Copy the data below exactly, omitting any picture it contains.
Segment Open
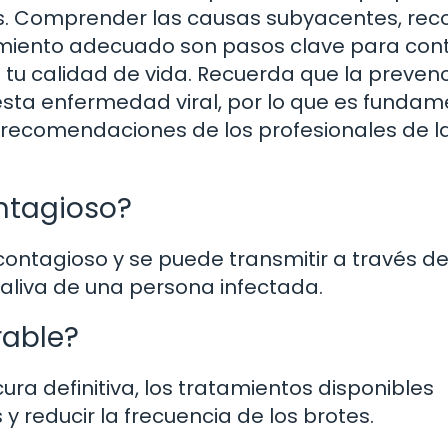
s. Comprender las causas subyacentes, rec
miento adecuado son pasos clave para cont
n tu calidad de vida. Recuerda que la preven
 esta enfermedad viral, por lo que es fundam
s recomendaciones de los profesionales de l
ontagioso?
contagioso y se puede transmitir a través de
saliva de una persona infectada.
rable?
ura definitiva, los tratamientos disponibles
 reducir la frecuencia de los brotes.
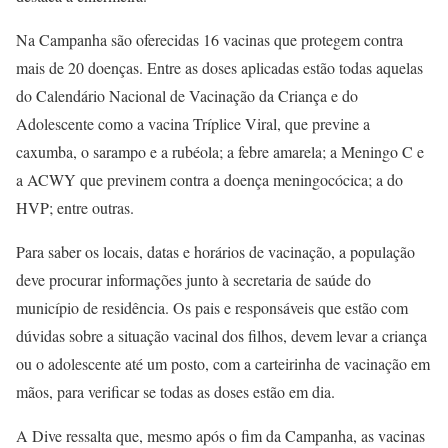
Na Campanha são oferecidas 16 vacinas que protegem contra
mais de 20 doenças. Entre as doses aplicadas estão todas aquelas
do Calendário Nacional de Vacinação da Criança e do
Adolescente como a vacina Tríplice Viral, que previne a
caxumba, o sarampo e a rubéola; a febre amarela; a Meningo C e
a ACWY que previnem contra a doença meningocócica; a do
HVP; entre outras.
Para saber os locais, datas e horários de vacinação, a população
deve procurar informações junto à secretaria de saúde do
município de residência. Os pais e responsáveis que estão com
dúvidas sobre a situação vacinal dos filhos, devem levar a criança
ou o adolescente até um posto, com a carteirinha de vacinação em
mãos, para verificar se todas as doses estão em dia.
A Dive ressalta que, mesmo após o fim da Campanha, as vacinas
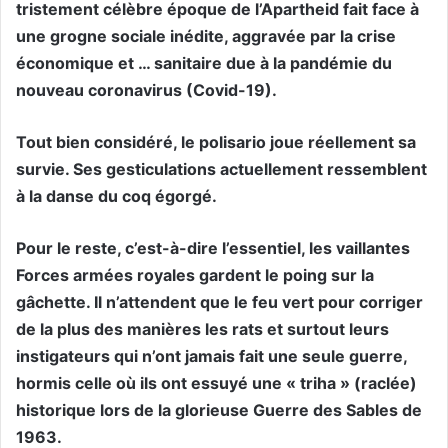
tristement célèbre époque de l’Apartheid fait face à
une grogne sociale inédite, aggravée par la crise
économique et … sanitaire due à la pandémie du
nouveau coronavirus (Covid-19).
Tout bien considéré, le polisario joue réellement sa
survie. Ses gesticulations actuellement ressemblent
à la danse du coq égorgé.
Pour le reste, c’est-à-dire l’essentiel, les vaillantes
Forces armées royales gardent le poing sur la
gâchette. Il n’attendent que le feu vert pour corriger
de la plus des manières les rats et surtout leurs
instigateurs qui n’ont jamais fait une seule guerre,
hormis celle où ils ont essuyé une « triha » (raclée)
historique lors de la glorieuse Guerre des Sables de
1963.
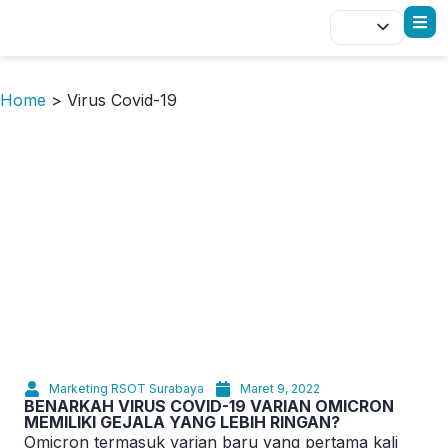
Home
>
Virus Covid-19
Marketing RSOT Surabaya
Maret 9, 2022
BENARKAH VIRUS COVID-19 VARIAN OMICRON
MEMILIKI GEJALA YANG LEBIH RINGAN?
Omicron termasuk varian baru yang pertama kali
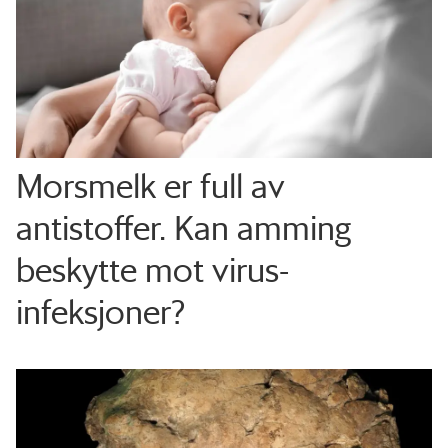
Morsmelk er full av
antistoffer. Kan amming
beskytte mot virus-
infeksjoner?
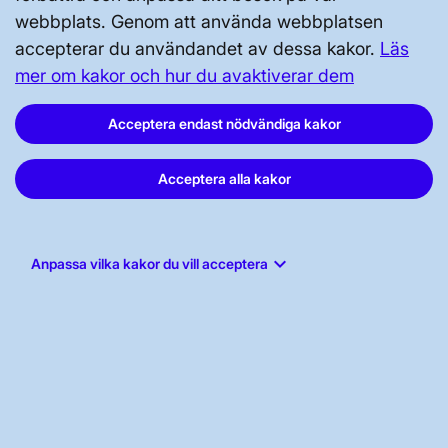
webbplats. Genom att använda webbplatsen
Vår dataskyddspolicy
accepterar du användandet av dessa kakor.
Läs
Tillgänglighetsredogörelse
mer om kakor och hur du avaktiverar dem
Acceptera endast nödvändiga kakor
Acceptera alla kakor
Svenska kraftnät, Box 1200, 172 24
Sundbyberg
keyboard_arrow_down
Anpassa vilka kakor du vill acceptera
Tel: 010-475 80 00
E-post:
registrator@svk.se
Org.nr: 202100-4284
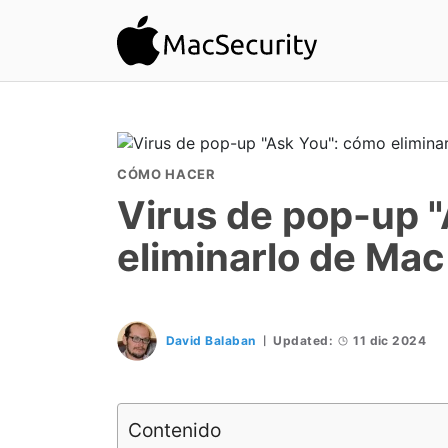
CÓMO HACER
Virus de pop-up 
eliminarlo de Mac
David Balaban
Updated:
11 dic 2024
Contenido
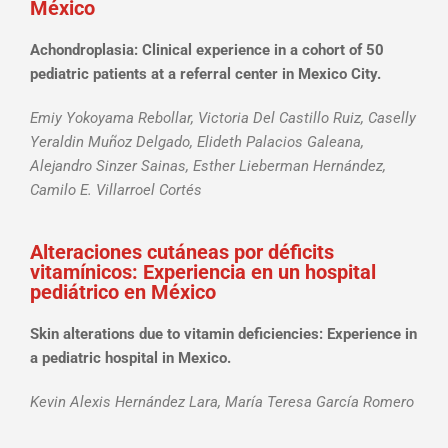
México
Achondroplasia: Clinical experience in a cohort of 50
pediatric patients at a referral center in Mexico City.
Emiy Yokoyama Rebollar, Victoria Del Castillo Ruiz, Caselly
Yeraldin Muñoz Delgado, Elideth Palacios Galeana,
Alejandro Sinzer Sainas, Esther Lieberman Hernández,
Camilo E. Villarroel Cortés
Alteraciones cutáneas por déficits
vitamínicos: Experiencia en un hospital
pediátrico en México
Skin alterations due to vitamin deficiencies: Experience in
a pediatric hospital in Mexico.
Kevin Alexis Hernández Lara, María Teresa García Romero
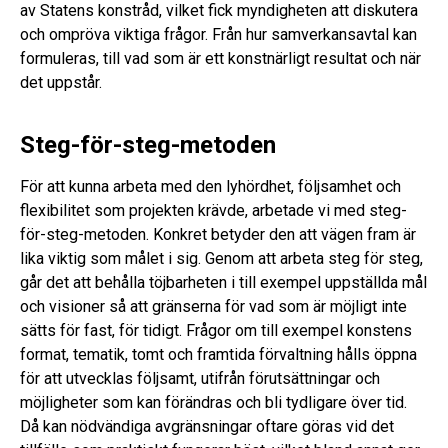
av Statens konstråd, vilket fick myndigheten att diskutera
och ompröva viktiga frågor. Från hur samverkansavtal kan
formuleras, till vad som är ett konstnärligt resultat och när
det uppstår.
Steg-för-steg-metoden
För att kunna arbeta med den lyhördhet, följsamhet och
flexibilitet som projekten krävde, arbetade vi med steg-
för-steg-metoden. Konkret betyder den att vägen fram är
lika viktig som målet i sig. Genom att arbeta steg för steg,
går det att behålla töjbarheten i till exempel uppställda mål
och visioner så att gränserna för vad som är möjligt inte
sätts för fast, för tidigt. Frågor om till exempel konstens
format, tematik, tomt och framtida förvaltning hålls öppna
för att utvecklas följsamt, utifrån förutsättningar och
möjligheter som kan förändras och bli tydligare över tid.
Då kan nödvändiga avgränsningar oftare göras vid det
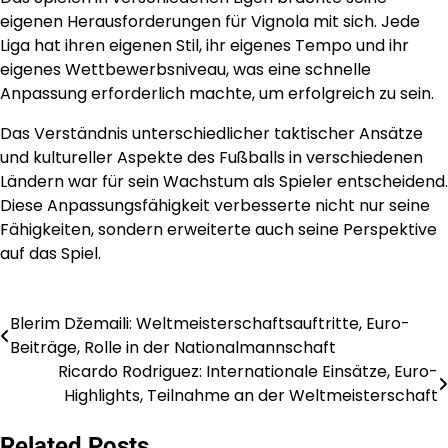
eigenen Herausforderungen für Vignola mit sich. Jede
Liga hat ihren eigenen Stil, ihr eigenes Tempo und ihr
eigenes Wettbewerbsniveau, was eine schnelle
Anpassung erforderlich machte, um erfolgreich zu sein.
Das Verständnis unterschiedlicher taktischer Ansätze
und kultureller Aspekte des Fußballs in verschiedenen
Ländern war für sein Wachstum als Spieler entscheidend.
Diese Anpassungsfähigkeit verbesserte nicht nur seine
Fähigkeiten, sondern erweiterte auch seine Perspektive
auf das Spiel.
Blerim Džemaili: Weltmeisterschaftsauftritte, Euro-
Post
Beiträge, Rolle in der Nationalmannschaft
navigation
Ricardo Rodriguez: Internationale Einsätze, Euro-
Highlights, Teilnahme an der Weltmeisterschaft
Related Posts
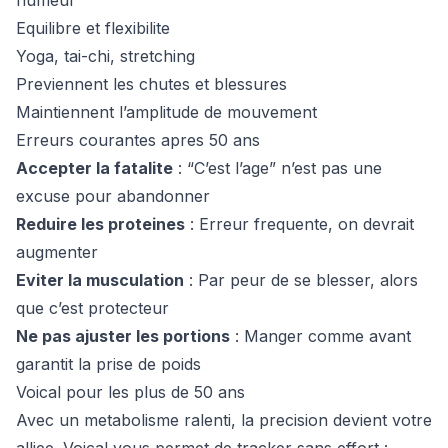
humeur
Equilibre et flexibilite
Yoga, tai-chi, stretching
Previennent les chutes et blessures
Maintiennent l’amplitude de mouvement
Erreurs courantes apres 50 ans
Accepter la fatalite
: “C’est l’age” n’est pas une
excuse pour abandonner
Reduire les proteines
: Erreur frequente, on devrait
augmenter
Eviter la musculation
: Par peur de se blesser, alors
que c’est protecteur
Ne pas ajuster les portions
: Manger comme avant
garantit la prise de poids
Voical pour les plus de 50 ans
Avec un metabolisme ralenti, la precision devient votre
Segment Closed
EXERCISE RESULT ->
s. Comprender las causas subyacentes, rec
miento adecuado son pasos clave para cont
n tu calidad de vida. Recuerda que la preven
 esta enfermedad viral, por lo que es fundam
s recomendaciones de los profesionales de l
ontagioso?
contagioso y se puede transmitir a través de
saliva de una persona infectada.
rable?
ura definitiva, los tratamientos disponibles
 reducir la frecuencia de los brotes.
Na Campanha são oferecidas 16 vacinas que protegem contra
mais de 20 doenças. Entre as doses aplicadas estão todas aquelas
do Calendário Nacional de Vacinação da Criança e do
Adolescente como a vacina Tríplice Viral, que previne a
caxumba, o sarampo e a rubéola; a febre amarela; a Meningo C e
a ACWY que previnem contra a doença meningocócica; a do
HVP; entre outras.
Para saber os locais, datas e horários de vacinação, a população
deve procurar informações junto à secretaria de saúde do
município de residência. Os pais e responsáveis que estão com
dúvidas sobre a situação vacinal dos filhos, devem levar a criança
ou o adolescente até um posto, com a carteirinha de vacinação em
mãos, para verificar se todas as doses estão em dia.
A Dive ressalta que, mesmo após o fim da Campanha, as vacinas
tristement célèbre époque de l’Apartheid fait face à
une grogne sociale inédite, aggravée par la crise
économique et … sanitaire due à la pandémie du
nouveau coronavirus (Covid-19).
Tout bien considéré, le polisario joue réellement sa
survie. Ses gesticulations actuellement ressemblent
à la danse du coq égorgé.
Pour le reste, c’est-à-dire l’essentiel, les vaillantes
Forces armées royales gardent le poing sur la
gâchette. Il n’attendent que le feu vert pour corriger
de la plus des manières les rats et surtout leurs
instigateurs qui n’ont jamais fait une seule guerre,
hormis celle où ils ont essuyé une « triha » (raclée)
historique lors de la glorieuse Guerre des Sables de
1963.
Home
>
Virus Covid-19
Marketing RSOT Surabaya
Maret 9, 2022
BENARKAH VIRUS COVID-19 VARIAN OMICRON
MEMILIKI GEJALA YANG LEBIH RINGAN?
Omicron termasuk varian baru yang pertama kali
Morsmelk er full av
antistoffer. Kan amming
beskytte mot virus-
infeksjoner?
webbplats. Genom att använda webbplatsen
Vår dataskyddspolicy
accepterar du användandet av dessa kakor.
Läs
Tillgänglighetsredogörelse
mer om kakor och hur du avaktiverar dem
Acceptera endast nödvändiga kakor
Acceptera alla kakor
Svenska kraftnät, Box 1200, 172 24
Sundbyberg
keyboard_arrow_down
Anpassa vilka kakor du vill acceptera
Tel: 010-475 80 00
E-post:
registrator@svk.se
Org.nr: 202100-4284
CÓMO HACER
Virus de pop-up 
eliminarlo de Mac
David Balaban
Updated:
11 dic 2024
Contenido
México
Achondroplasia: Clinical experience in a cohort of 50
pediatric patients at a referral center in Mexico City.
Emiy Yokoyama Rebollar, Victoria Del Castillo Ruiz, Caselly
Yeraldin Muñoz Delgado, Elideth Palacios Galeana,
Alejandro Sinzer Sainas, Esther Lieberman Hernández,
Camilo E. Villarroel Cortés
Alteraciones cutáneas por déficits
vitamínicos: Experiencia en un hospital
pediátrico en México
Skin alterations due to vitamin deficiencies: Experience in
a pediatric hospital in Mexico.
Kevin Alexis Hernández Lara, María Teresa García Romero
av Statens konstråd, vilket fick myndigheten att diskutera
och ompröva viktiga frågor. Från hur samverkansavtal kan
formuleras, till vad som är ett konstnärligt resultat och när
det uppstår.
Steg-för-steg-metoden
För att kunna arbeta med den lyhördhet, följsamhet och
flexibilitet som projekten krävde, arbetade vi med steg-
för-steg-metoden. Konkret betyder den att vägen fram är
lika viktig som målet i sig. Genom att arbeta steg för steg,
går det att behålla töjbarheten i till exempel uppställda mål
och visioner så att gränserna för vad som är möjligt inte
sätts för fast, för tidigt. Frågor om till exempel konstens
format, tematik, tomt och framtida förvaltning hålls öppna
för att utvecklas följsamt, utifrån förutsättningar och
möjligheter som kan förändras och bli tydligare över tid.
Då kan nödvändiga avgränsningar oftare göras vid det
eigenen Herausforderungen für Vignola mit sich. Jede
Liga hat ihren eigenen Stil, ihr eigenes Tempo und ihr
eigenes Wettbewerbsniveau, was eine schnelle
Anpassung erforderlich machte, um erfolgreich zu sein.
Das Verständnis unterschiedlicher taktischer Ansätze
und kultureller Aspekte des Fußballs in verschiedenen
Ländern war für sein Wachstum als Spieler entscheidend.
Diese Anpassungsfähigkeit verbesserte nicht nur seine
Fähigkeiten, sondern erweiterte auch seine Perspektive
auf das Spiel.
Blerim Džemaili: Weltmeisterschaftsauftritte, Euro-
Post
Beiträge, Rolle in der Nationalmannschaft
navigation
Ricardo Rodriguez: Internationale Einsätze, Euro-
Highlights, Teilnahme an der Weltmeisterschaft
Related Posts
humeur
Equilibre et flexibilite
Yoga, tai-chi, stretching
Previennent les chutes et blessures
Maintiennent l’amplitude de mouvement
Erreurs courantes apres 50 ans
Accepter la fatalite
: “C’est l’age” n’est pas une
excuse pour abandonner
Reduire les proteines
: Erreur frequente, on devrait
augmenter
Eviter la musculation
: Par peur de se blesser, alors
que c’est protecteur
Ne pas ajuster les portions
: Manger comme avant
garantit la prise de poids
Voical pour les plus de 50 ans
Avec un metabolisme ralenti, la precision devient votre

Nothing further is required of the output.